Care home neglect and staff burnout

From the summer 2018 issue of our Care and Cure magazine, we look at a study that shows how neglect is common in England's care homes.

Researchers based at University College London carried out the largest ever survey of care home staff in England. Alzheimer’s Society was involved in the partnership that supported this study. Care home staff anonymously reported both their positive and negative behaviours and those of other staff in the last three months. The survey also measured how busy the care home was and how ‘burnt out’ members of staff were. Burnout is a psychological measure of emotional, physical and mental exhaustion.

Care staff reported a small number of incidents of verbal or physical abuse. Reports of neglect were more common. These included making a person wait for care, avoiding people with behaviour that they found challenging, not giving enough time for eating and showing lack of care when moving a person. Neglect was most common in homes where staff had the highest levels of burnout. This suggests that care staff who are under the greatest pressure are unable to provide the level of care that they would like.

Under the Care Act 2014, local authorities and care providers have a responsibility to protect and support people’s needs. However due to numerous cuts to budgets over the years, the reality of care provided can be far from adequate.

Dr Doug Brown, Chief Policy and Research Officer at Alzheimer’s Society, said:

‘70% of people living in care homes have dementia, and it’s clear from these findings that they’re bearing the brunt of a chronically underfunded social care system.

‘By 2021, a million people in the UK will have dementia. The government must act now, with meaningful investment and reform, or we risk the system collapsing completely and people with dementia continuing to suffer needlessly.’

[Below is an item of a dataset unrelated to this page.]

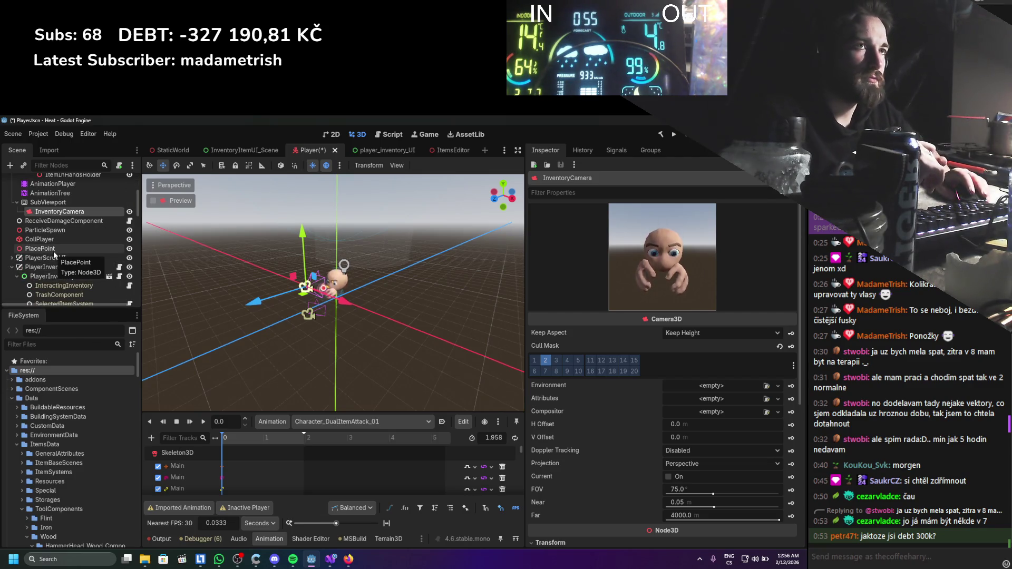
scroll(53, 251, down, 10)
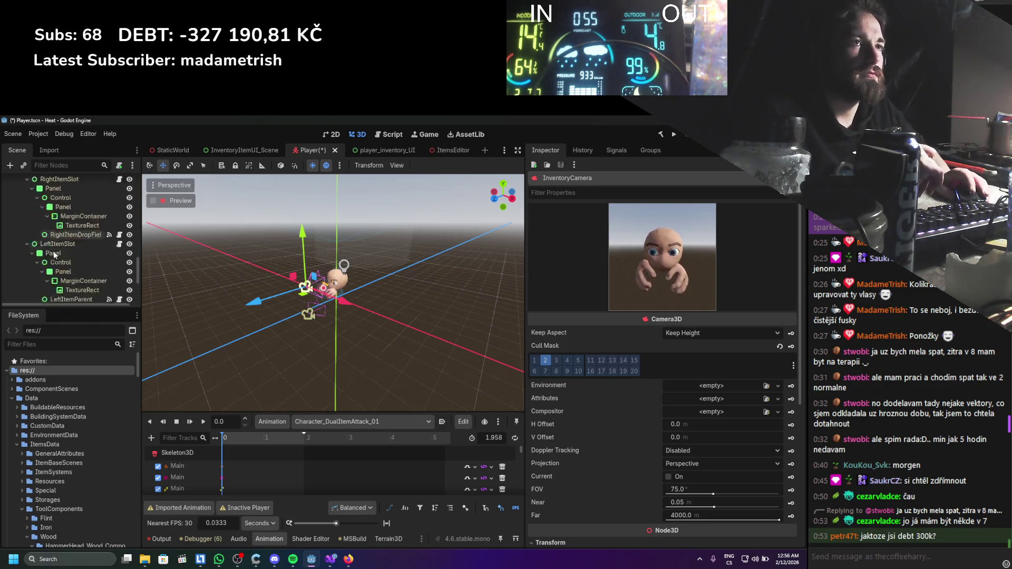
click(62, 228)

On the brighter side, this study also highlighted that the majority of staff care deeply about the people they support. They reported that they took time to get to know people in their care and enjoyed spending time with them. However, under so much pressure, even the best care home staff can be unable to provide the right support for everyone. This study provides strong evidence of the need for better training, support and wages for care home staff.